Now, you'd think that such a controversial finding would have some pretty hard data to back it up. I mean, one can't make such inflammatory claims without substantial evidence to support them, right? Well, I'll let you be the judge. Dr Harrell's "research" involved teams of observers, placed in supermarkets, studying the social interaction between parents (or caregivers) and their children. Dr Harrell's definition of "neglect" was measured according to how often the children were more than 10 feet away from their parents, or if they wandered out of sight. The children in this experiment were guesstimated at being between the ages of one and seven. Dr Harrell reports that 14 percent of caregivers lost sight of children at least once, but the figure rose to 19 percent if the caregivers were attractive females who were also ring-less.

Wow. How on Earth can you define "neglect" as being 10 feet away from your children in the supermarket? It's apparent to me, as a mother of two children under the age of four, that Dr Harrell has never been grocery shopping with children. As anyone who has will attest, it's nearly impossible to keep your eyes on them all the time, especially if you have more than one child, or if they are too big to fit in the shopping cart seat. Given that Dr Harrell's research subjects were estimated to be between the ages of one and seven, a good many of those children would be.

If you have one child, small enough to fit in the shopping cart seat, then you know where they are all the time. But what if you're halfway down the aisle and you've forgotten something 10 feet behind you? Do you wheel the laden cart all the way back to grab that one item? Or do you simply step-back and get it? Ooooh! 10 feet away from the baby! Neglectful parent alert! And if those researchers had been watching me when my daughter was a baby, they'd have noticed that I wasn't wearing a wedding ring. Would my lack of a wedding ring, as Dr Harrell suggests, be "interpreted as an interest in establishing social or sexual ties outside of marriage"? Well, it might have been. But the lack of a wedding ring actually meant I WASN'T MARRIED!

When we got pregnant with our daughter, my husband and I weren't married. We decided to wait until after she was born to get married, for many reasons, none of which were to do with a desire to "establish sexual ties outside of marriage". And if that's what I was really after, would I be doing it under the fluorescent lights of the supermarket, complete with infant in tow? Yeah! That's sexy! A new mom in her post-pregnancy jeans, wearing a breast-milk stained shirt and massive bags beneath her eyes from lack of sleep. "Come and get it, boys!"

But my interpretation of the supermarket differs significantly from Dr Harrell, who informs us that it "is more than a place to purchase bananas and cereal. It can also be a place for social encounters and maybe even a romantic rendezvous." Now either Dr Harrell knows of far sexier supermarkets than I do, or he's been reading too many erotic novels for sex-starved housewives.

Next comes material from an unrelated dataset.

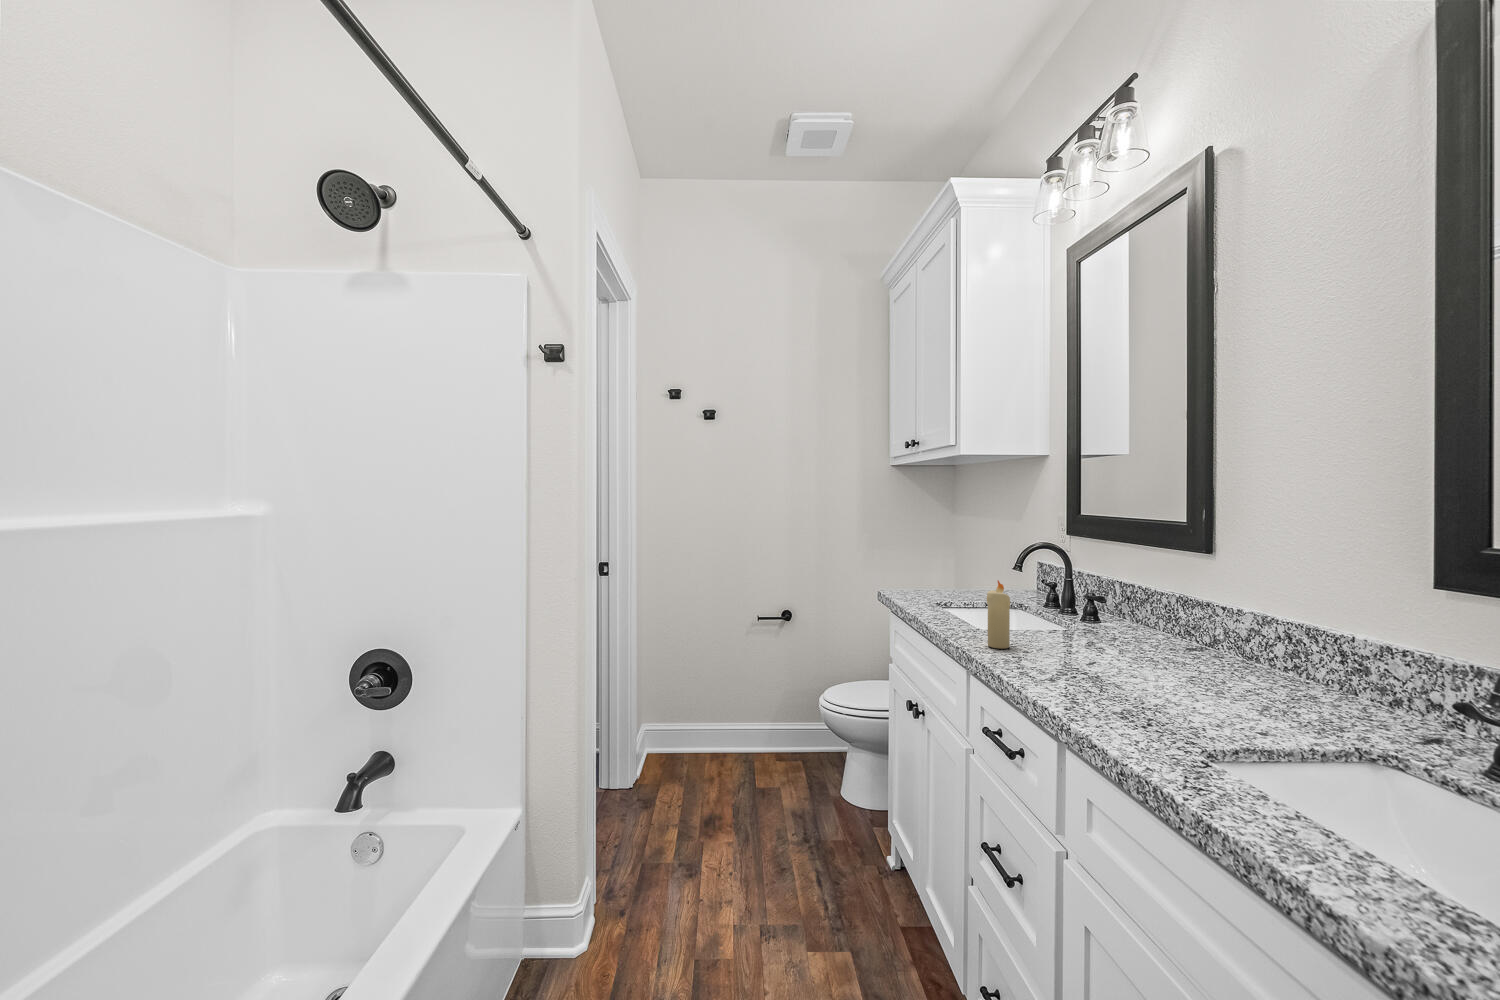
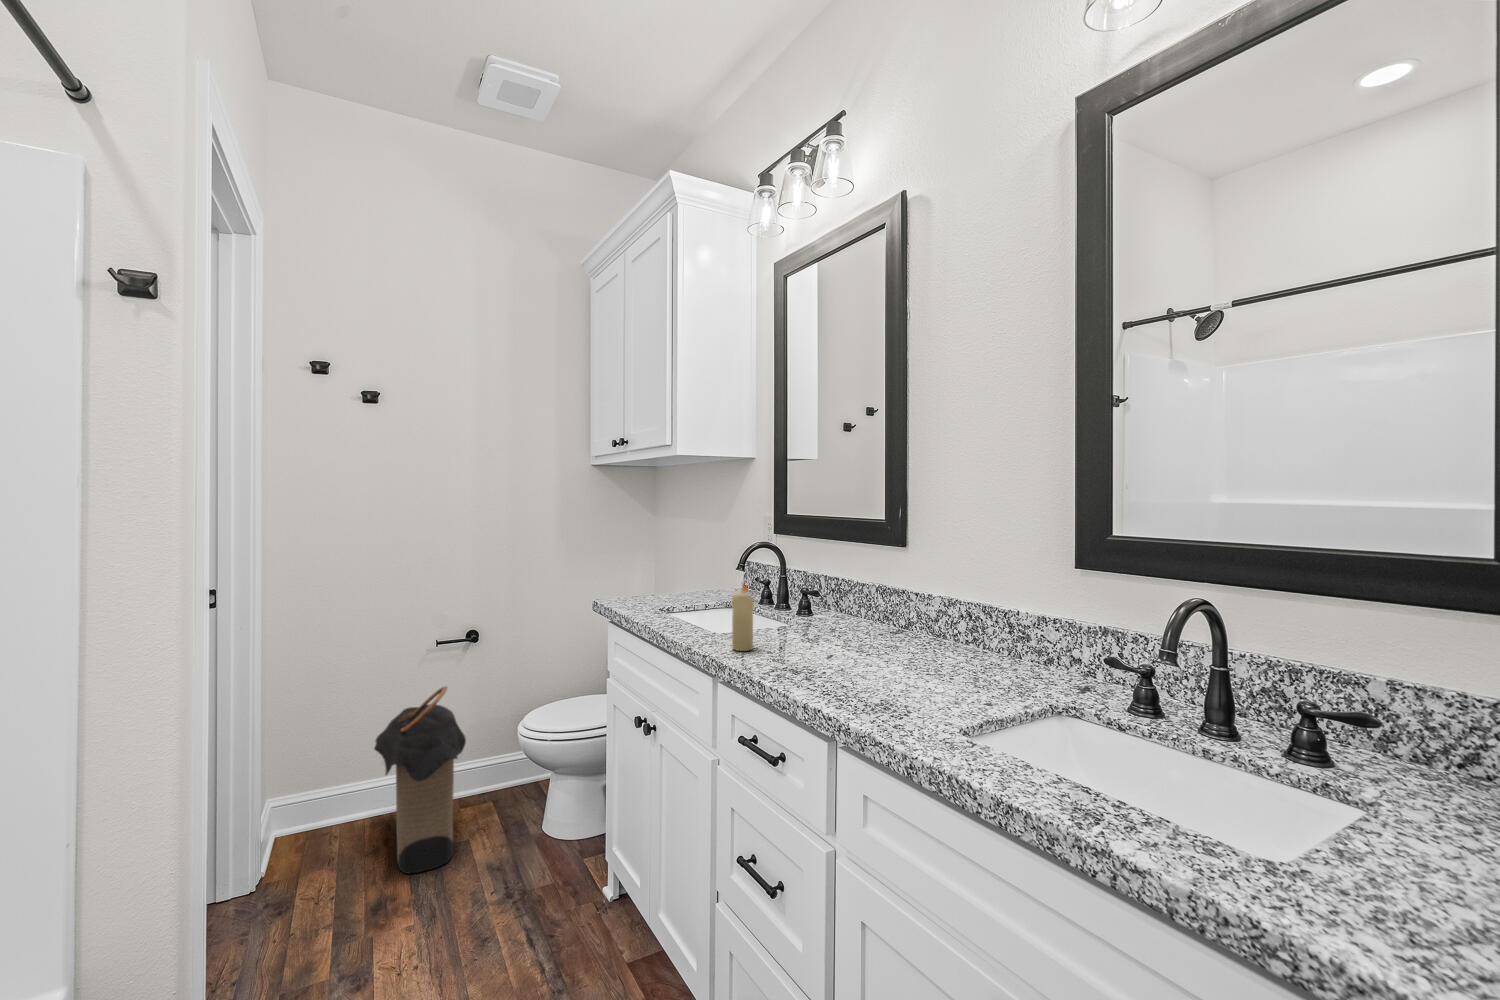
laundry hamper: none [710,654,776,803] -> present [374,686,466,874]

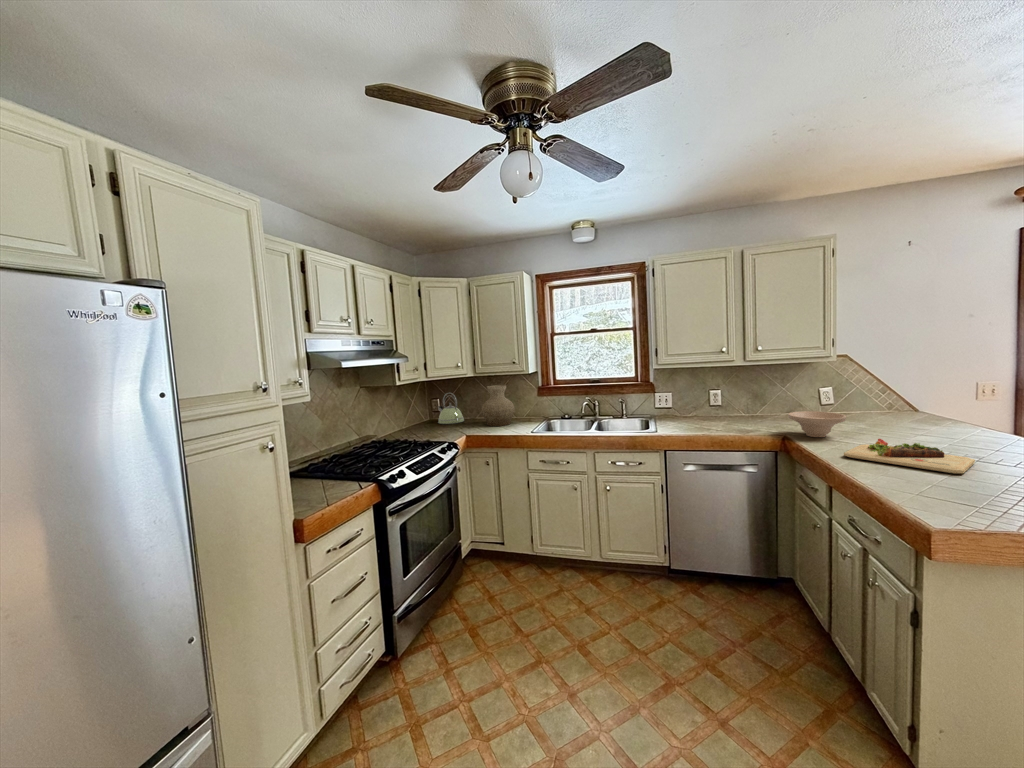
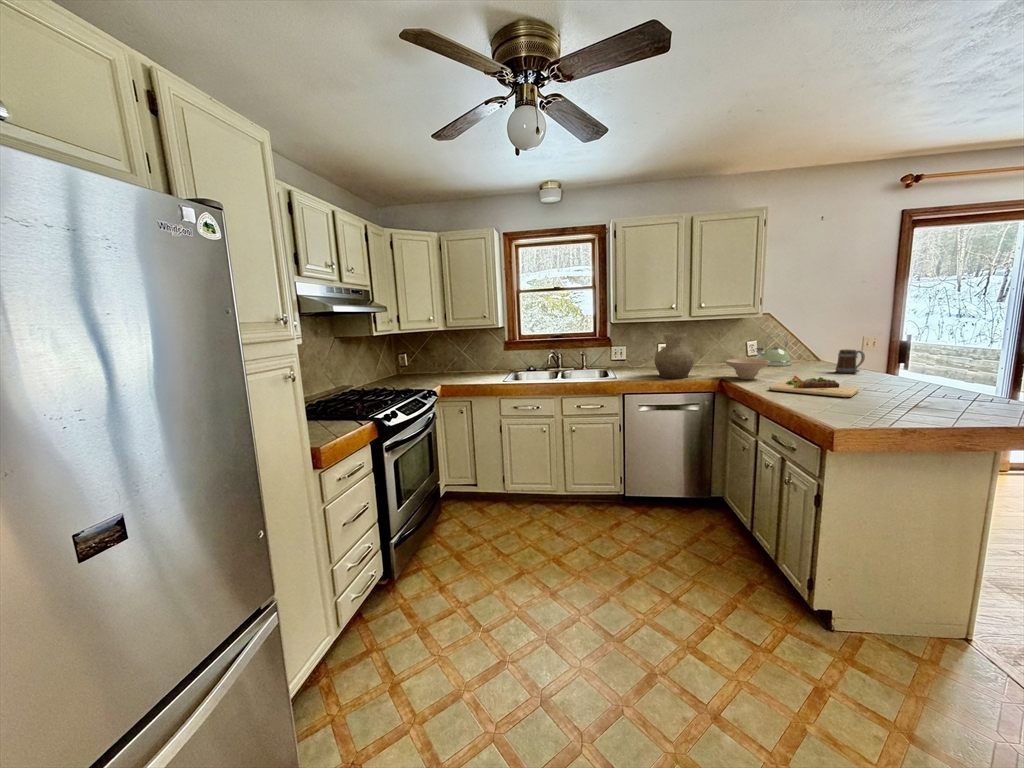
vase: present [481,385,515,426] -> present [654,333,695,379]
kettle: present [438,393,464,424] -> present [756,338,791,366]
mug: none [939,400,981,431] -> present [836,349,865,373]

And as for these "attractive" female parents or caregivers: attractive according to whom? And compared to whom? And if they weren't wearing a wedding ring, does this signify that they're "telling" people they're not married, or are they actually not married? And how do we even know if these attractive female caregivers are even the mothers of these "neglected" children? If they are nannies, or babysitters, or aunts, then the lack of a wedding ring would signify very little about their supposedly scurrilous attempts to find sexual gratification outside of marriage. They're probably not wearing one, because THEY'RE NOT MARRIED!

Dr Harrell informs us that, "Past research suggests that the absence of a wedding ring in North American culture is indicative of a lack of emotional commitment to marriage." How about, rather than a lack of "emotional" commitment to marriage, it simply signifies that people are not married?

Who is paying for this research? If I was a student at the University of Alberta, I'd be a tad exasperated to find out that the crippling student loans I'd taken out to fund my education might be used to fund such important "research".